Agility vs Momentum
We have a pronounced tendency to keep doing whatever we've always done, the way we've always done it. The momentum of our life is like a huge container ship that takes a precariously long time & distance to change direction or stop. This inability to quickly adapt to present situations is similar to the psychological concept of "sunk-cost bias."
"The sunk-cost bias, also known as the sunk-cost effect or sunk-cost fallacy, is the 'tendency to continue an endeavor once an investment in money, effort, or time has been made'. It often underlies escalation of commitment or entrapment. Although disastrous military campaigns and overbudget public-works projects are publicly visible cases, the sunk-cost bias also manifests itself on a smaller scale for people during everyday life. For example, it can be surprisingly difficult to sell a stock that has fallen in value, to ignore bad advice that one has paid for, or to delete carefully written text from a manuscript. Explanations for the sunk-cost bias include loss aversion, self-justification, and the desire not to appear wasteful.

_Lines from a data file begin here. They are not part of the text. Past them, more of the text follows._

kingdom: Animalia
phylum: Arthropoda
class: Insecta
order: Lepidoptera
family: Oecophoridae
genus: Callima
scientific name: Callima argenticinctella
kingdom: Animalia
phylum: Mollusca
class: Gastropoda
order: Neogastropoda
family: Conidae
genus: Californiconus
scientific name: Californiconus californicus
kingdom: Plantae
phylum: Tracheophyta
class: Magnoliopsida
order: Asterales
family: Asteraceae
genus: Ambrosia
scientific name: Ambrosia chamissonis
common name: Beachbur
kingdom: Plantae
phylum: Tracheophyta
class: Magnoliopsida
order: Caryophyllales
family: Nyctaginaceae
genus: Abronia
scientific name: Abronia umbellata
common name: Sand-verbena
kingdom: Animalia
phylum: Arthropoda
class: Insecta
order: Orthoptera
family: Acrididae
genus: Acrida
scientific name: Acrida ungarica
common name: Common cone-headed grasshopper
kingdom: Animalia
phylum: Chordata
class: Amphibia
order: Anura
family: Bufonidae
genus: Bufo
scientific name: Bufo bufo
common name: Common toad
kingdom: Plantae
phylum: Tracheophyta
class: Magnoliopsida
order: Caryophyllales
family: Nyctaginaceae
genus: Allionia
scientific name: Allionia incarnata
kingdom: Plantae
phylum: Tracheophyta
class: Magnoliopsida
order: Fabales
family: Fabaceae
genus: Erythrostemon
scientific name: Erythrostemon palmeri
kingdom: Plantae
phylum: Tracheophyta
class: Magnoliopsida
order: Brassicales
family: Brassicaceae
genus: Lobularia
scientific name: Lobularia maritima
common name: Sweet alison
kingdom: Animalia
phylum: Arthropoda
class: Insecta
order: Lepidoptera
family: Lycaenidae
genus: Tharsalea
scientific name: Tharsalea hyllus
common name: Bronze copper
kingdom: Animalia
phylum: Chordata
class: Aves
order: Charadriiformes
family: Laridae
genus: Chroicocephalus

Answering a call for more research about how to improve decision making and reduce biases, we investigated the relationship between mindfulness and resistance to the sunk-cost bias through one correlational and three experimental studies. In Study 1, a correlational study, we demonstrated a significant positive relationship between trait mindfulness and resistance to the sunk-cost bias. In Studies 2a and 2b, both experiments, we found that a 15-min mindfulness-meditation induction significantly increased resistance to the sunk-cost bias relative to a control induction (the mind-wandering condition). In Study 3, also an experiment, we found that the influence of mindfulness meditation on resistance to the sunk-cost bias was mediated by decreased temporal focus on the future and past and by decreased state negative affect. More specifically, Study 3 found that mindfulness meditation decreased temporal focus on the future and past, which then reduced negative affect, which in turn led to greater resistance to the sunk-cost bias.
In sum, our studies show that in addition to having the previously documented benefits on subjective well-being, mindfulness improves decision making through increasing resistance to the sunk-cost bias."
Andrew C. Hafenbrack, Zoe Kinias, Sigal G. Barsade. "Debiasing the Mind Through Meditation: Mindfulness and the Sunk-Cost Bias." Psychological Science 2014; 25(2): 369–376.
With mindfulness practice, we gain mental / emotional agility as we increasingly stabilize awareness in the present moment. The common, lumbering momentum of our life - like being helplessly stuck in a glider plane, changes with mindfulness practice towards being more like being in a helicopter, where we can stop quickly & easily as needed, hover to reorient, pivot, and readily go in any chosen direction. This is real-time freedom of choice, based on what is happening right now.